[Opening Text passage section]

I’ve seen female sharks with bloody gashes around their gills where males bite them during sex, mantas with chunks of their fins missing from shark bites, sharks with fishing hooks embedded in their mouths, and a starfish with a short, lumpy arm in the process of growing back.
Nature isn’t romantic and beautiful all the time. It’s tenacious in how it works around obstacles. In the way a manta missing half a fin keeps swimming, we can keep going, even if we’re barely hanging on by our fingernails.
6. Don’t grip.
When I’m too attached to a specific interaction I want to have, it often doesn’t happen. It’s as if the animals stay away because they can feel my tension. Animals are limbic creatures. They feel everything.
On my 800th dive, I went in with celebration and joy, with no attachment to what we might see. A hammerhead made several passes as if to say hello, a pod of dolphins came by, and two mantas showed up and circled our group as we were headed to the surface. Total magic.
Even with our hefty frontal cortex, we’re still limbic creatures. Our bodies respond to everyone and everything around us, even if we don’t always listen. We can feel when someone’s gripped and it tends to make us want to get away. The more we learn to relax our grip, the better our relationships feel and the more daily magic we experience.
7. Gender is waaaaaaay fluid.
In each anemone home, a group of clownfish has a large, dominant female and smaller males and juveniles. If she dies, a male turns female and grows, becoming dominant.
A harem of female parrotfish lives with a dominant male. If the male dies, one of the females turns male and becomes dominant.

[Closing Text passage section]

[Prompt 1] List each injured animal mentioned in the first sentence of the ocean passage, with its injury.
[Prompt 2] According to the ocean passage, what happens in a clownfish group when the large, dominant female dies?
The rows that come next are separate material and have no connection to the ocean passage.

[Opening Data records section]

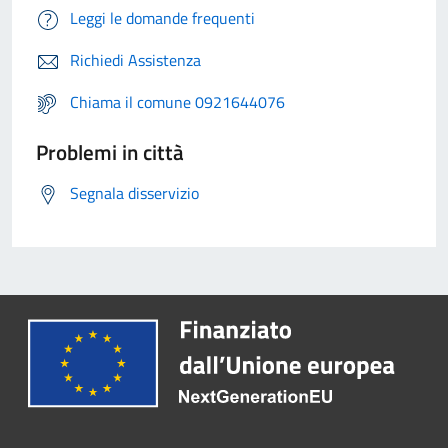
Leggi le domande frequenti
Richiedi Assistenza
Chiama il comune 0921644076
Problemi in città
Segnala disservizio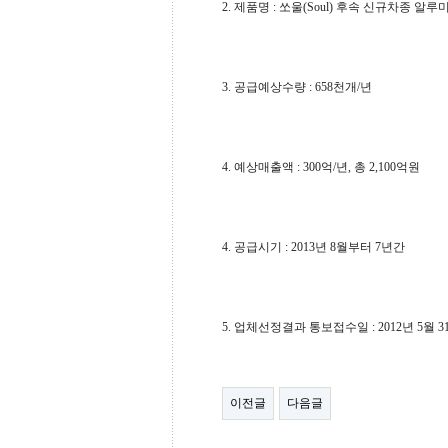
2. 제품명 : 쏘울(Soul) 후속 신규차종 알
3. 공급예상수량 : 658천개/년
4. 예상매출액 : 300억/년, 총 2,100억원
4. 공급시기 : 2013년 8월부터 7년간
5. 업체선정결과 통보접수일 : 2012년 5월 3
이전글
다음글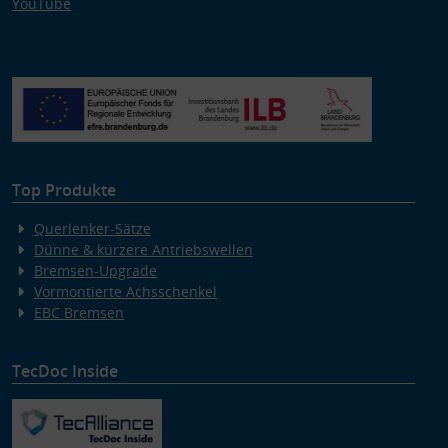
YouTube
Top Produkte
Querlenker-Sätze
Dünne & kürzere Antriebswellen
Bremsen-Upgrade
Vormontierte Achsschenkel
EBC Bremsen
TecDoc Inside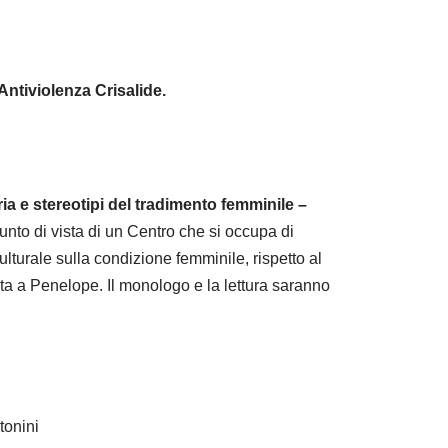
 Antiviolenza Crisalide.
ria e stereotipi del tradimento femminile –
punto di vista di un Centro che si occupa di
ulturale sulla condizione femminile, rispetto al
ta a Penelope. Il monologo e la lettura saranno
tonini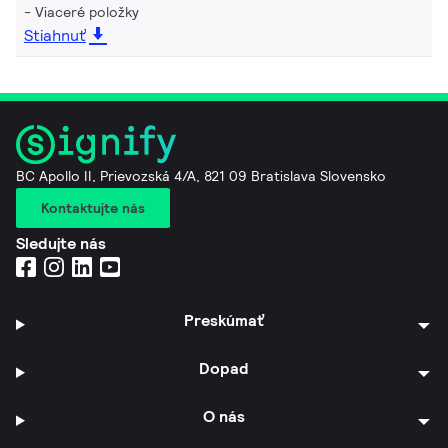
Viaceré položky
Stiahnuť
BC Apollo II, Prievozská 4/A, 821 09 Bratislava Slovensko
Kontaktujte nás
Sledujte nás
Preskúmať
Dopad
O nás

[Closing Data records section]

[Answer 1]
- Female sharks: bloody gashes around their gills where males bite them during sex
- Mantas: chunks of their fins missing from shark bites
- Sharks: fishing hooks embedded in their mouths
- A starfish: a short, lumpy arm in the process of growing back

[Answer 2] A male turns female and grows, becoming dominant.